And the program didn’t stop with the teams. There were brackets, stories about the tournament, advertisements from local businesses, and the results from the previous year’s state championship games. It felt less like a pamphlet and more like a guidebook to the entire event.
These days the mystery is gone. Before the tournament even begins, we already know the teams. Social media has introduced them. Video clips circulate. Rankings update weekly. By the time the state tournament arrives, very few teams are strangers.
In some ways, that is progress.
In other ways it makes the program feel like something from a different era. Virginia hasn’t produced a printed one for years. For a while there was an online version, but even that has disappeared. A modern printed program would be unwieldy anyway. With today’s classifications and brackets, it would weigh as much as a college textbook.
But once, we treated those programs with reverence.
You didn’t just toss one on the bleachers. And if a friend asked to see it, the request carried a certain gravity. Handing over the program felt a little like letting someone take your sister to the dance. Possible, certainly — but not without supervision. I would watch the game with one eye and keep the other trained carefully on the program.
A few years ago I was reminded how much those things meant.
Legendary TJ coach Dick Wickline invited me to breakfast. We didn’t know each other especially well, but he had been watching my small crusade to revive stories about Virginia high school basketball — the players, the games, the legends.
Over coffee he handed me a box.
Inside were his state tournament programs.

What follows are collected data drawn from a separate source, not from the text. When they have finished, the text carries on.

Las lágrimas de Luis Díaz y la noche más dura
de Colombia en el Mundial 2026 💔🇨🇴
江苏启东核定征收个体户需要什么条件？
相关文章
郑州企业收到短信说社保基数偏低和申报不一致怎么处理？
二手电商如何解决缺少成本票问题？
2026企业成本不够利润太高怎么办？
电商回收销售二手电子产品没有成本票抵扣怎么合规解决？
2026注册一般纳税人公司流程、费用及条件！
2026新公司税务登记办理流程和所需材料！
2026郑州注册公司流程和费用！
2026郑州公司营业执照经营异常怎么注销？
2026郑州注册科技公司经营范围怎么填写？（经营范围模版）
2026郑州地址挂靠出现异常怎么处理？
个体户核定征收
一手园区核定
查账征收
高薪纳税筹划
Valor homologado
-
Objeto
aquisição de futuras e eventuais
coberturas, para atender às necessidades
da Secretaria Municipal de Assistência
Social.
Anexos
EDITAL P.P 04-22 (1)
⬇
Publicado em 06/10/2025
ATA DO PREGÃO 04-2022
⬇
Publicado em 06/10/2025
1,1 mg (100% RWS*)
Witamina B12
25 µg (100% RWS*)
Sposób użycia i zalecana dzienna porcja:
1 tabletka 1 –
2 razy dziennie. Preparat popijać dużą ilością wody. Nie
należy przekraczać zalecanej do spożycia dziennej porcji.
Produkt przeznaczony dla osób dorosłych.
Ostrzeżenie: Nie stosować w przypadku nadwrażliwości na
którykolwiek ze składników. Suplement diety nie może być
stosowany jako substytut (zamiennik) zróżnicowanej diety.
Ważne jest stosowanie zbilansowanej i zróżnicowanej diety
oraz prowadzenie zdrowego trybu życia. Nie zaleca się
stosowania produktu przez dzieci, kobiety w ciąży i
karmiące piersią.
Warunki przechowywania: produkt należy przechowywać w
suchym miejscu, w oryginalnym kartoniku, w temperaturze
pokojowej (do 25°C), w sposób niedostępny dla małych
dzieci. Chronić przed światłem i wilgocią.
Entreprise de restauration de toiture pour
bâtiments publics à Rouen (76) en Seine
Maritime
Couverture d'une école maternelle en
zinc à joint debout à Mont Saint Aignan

Every one of them, from 1960 through 2012. More than fifty years of basketball history, each program marked with his own handwritten notes — leading scorers, defensive schemes, observations only a coach would bother recording.
He had kept them for decades. Now, in his eighties, he believed the history needed a new caretaker.
It was an astonishing gift.
I spent weeks going through them. Some years I already owned, which only made it better — two copies meant one could be handled a little more freely. But opening the 1966 program, from a tournament played just a month after I was born in Petersburg, carried a particular thrill. The names, the teams, the small details of a season long finished — yet somehow still alive between those pages.
People like Coach Wickline understand something that’s easy to forget.
History doesn’t always live in museums.
Sometimes it waits quietly inside an old tournament program, until someone curious enough opens it and the whole tournament begins again.